- [Document]
════════════════════

Connect kubectl to private Kubernetes cluster in EKS and AKS

Managed Kubernetes services give user a cluster endpoint and a number of worker nodes, with the choice. For each access, users have the choice of making them publicly available, or keeping them on private networking. In my opinion, any deployment beyond personal hobbies, should use Kubernetes private cluster, with both cluster endpoint and worker nodes on private subnet. There is no reason to expose computing nodes or Kubernetes management traffic publicly.

For worker nodes, it is fairly easy to put VMs on private network, but many companies still have the cluster endpoint exposed publicly. There are usually two reasons. First, their CI/CD agent is hosted somewhere else on the Internet (instead of on private network with private connectivity to Kubernetes cluster) and need to access Kubernetes cluster endpoint. Second, when the cluster needs to connect with third-party identity provider as OIDC provider, a two-way communication is needed.

There is a classic pattern of using a public bastion host (jump box), with a bastion host on the public subnet, routable to the private endpoint of managed Kubernetes service. Clients then connect to the bastion host via port 22 on a public IP address. The authentication is based on SSH key pair, or worse, password. The port forwarding (aka SSH tunnelling) capability enables all the magics.

Exposing a jump box in the public subnet with RSA key authentication is still not favourable. In this post, I’ll examine some secure patterns to connect to private endpoint with improved security posture.

AWS options

There are two problems. First, how to establish connectivity to the Bastion host in a private subnet. Second, how to use the Bastion host to proxy traffic to the cluster endpoint also in private subnet. To the first problem, there are two potential solutions: SSM Session Manager, and EC2 Instance Connect (EIC) with EIC endpoint (EICE).

SSM Session Manager was introduce in 2018. It runs an agent on the EC2, which initiates a connection to the SSM endpoint on the AWS side. This connection enables not only Session Manager, but also other Systems Managers (SSM) services such as Fleet Manager, Patch Manager and State Manager. The problem that session manager originally addresses is server management.

AWS launched EC2 Instance Connect (EIC) in 2019, and EIC Endpoint (EICE) in 2023. EIC addresses the problem with managing SSH key pairs at scale. It dynamically generates an SSH key pair for server access, based on IAM permission. However, it still requires an instance to have its SSH port publicly accessible. With EICE, it is no longer a requirement. In the diagram, EICE is placed in a private subnet, allowing EICE service to reach private instances at their SSH port.

Here is a comparison of the two:

	EC2 Instance Connect (EIC) with EIC Endpoint	SSM Session Manager
Location of Bastion host	Private Subnet.	Private Subnet
Need Ingress Port	Yes. Port 22 must open to the endpoint.	No. SSM agent initiate outbound connection from the instance
Traffic Path	AWS CLI → AWS EIC ES → EICE→EC2 Inst	AWS CLI → AWS SSM ES → SSM ← EC2 Inst
Authentication	AWS IAM and ephemeral SSH key when using AWS CLI directly AWS IAM and long-term SSH key when using SSH proxy command	AWS IAM and long-term SSH key when using AWS CLI directly or SSH proxy command
Work with OpenSSH	Yes	Yes
Cost	There is no additional cost for using EIC.	No additional cost, unless private SSM Endpoint.

════════════════════

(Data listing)
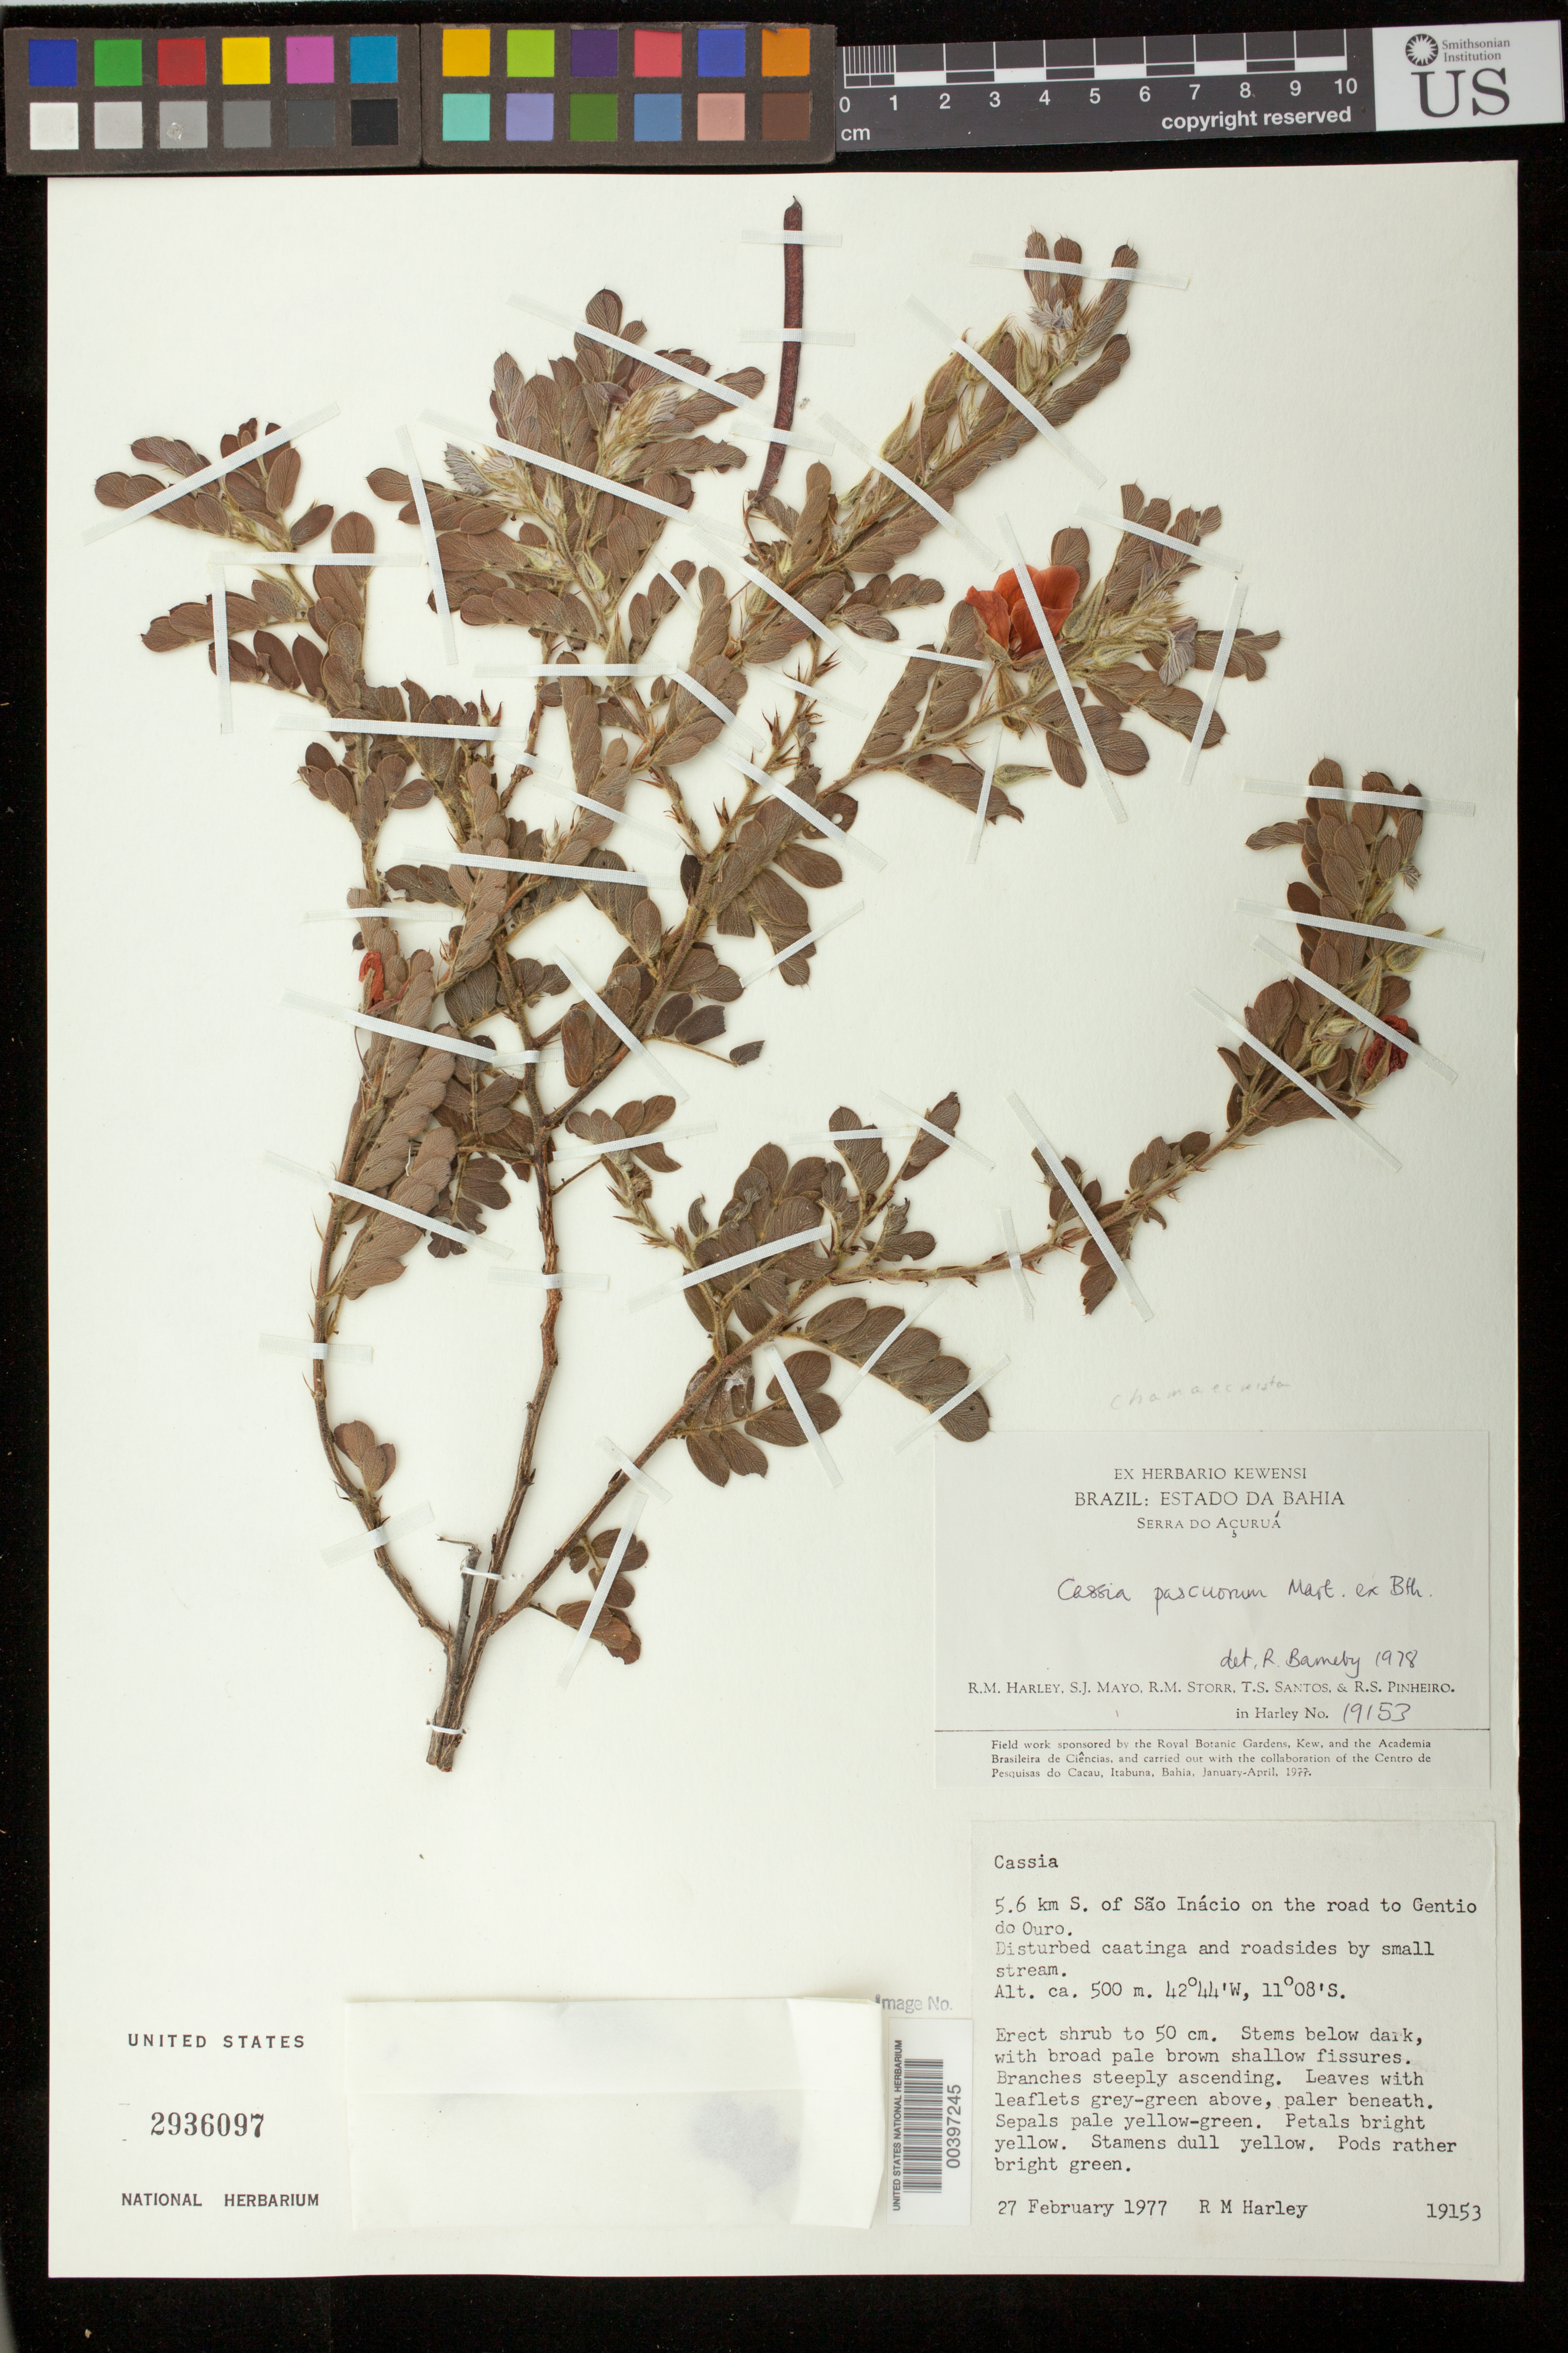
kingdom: Plantae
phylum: Tracheophyta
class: Magnoliopsida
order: Fabales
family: Fabaceae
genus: Chamaecrista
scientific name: Chamaecrista pascuorum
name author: (Mart. ex Benth.) H.S. Irwin & Barneby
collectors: R. M. Harley, S. J. Mayo, R. M. Storr, T. S. Santos & R. S. Pinheiro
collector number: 19153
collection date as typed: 27 Feb 1977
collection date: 1977-02-27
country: Brazil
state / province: Bahia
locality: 5.6 km S. of Sao Inácio on the road to Gentio do Ouro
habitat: Disturbed caatinga and roadsides by small stream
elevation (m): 500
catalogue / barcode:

════════════════════

- [Required tasks]
a - Rewrite the paragraph in the post on connecting kubectl to private clusters that begins "For worker nodes, it is fairly easy" as a short list, keeping its main facts.
b - In the post on connecting kubectl to private clusters, duplicate the passage from "There are two problems." to "EIC endpoint (EICE).".

- [Responses in order]
a -
- Putting worker nodes on a private network is fairly easy, but many companies still leave the cluster endpoint public, usually for two reasons.
- First, their CI/CD agent is hosted elsewhere on the Internet, not on a private network with private connectivity to the cluster, and needs to reach the cluster endpoint.
- Second, connecting the cluster to a third-party identity provider as an OIDC provider requires two-way communication.

b -
There are two problems. First, how to establish connectivity to the Bastion host in a private subnet. Second, how to use the Bastion host to proxy traffic to the cluster endpoint also in private subnet. To the first problem, there are two potential solutions: SSM Session Manager, and EC2 Instance Connect (EIC) with EIC endpoint (EICE).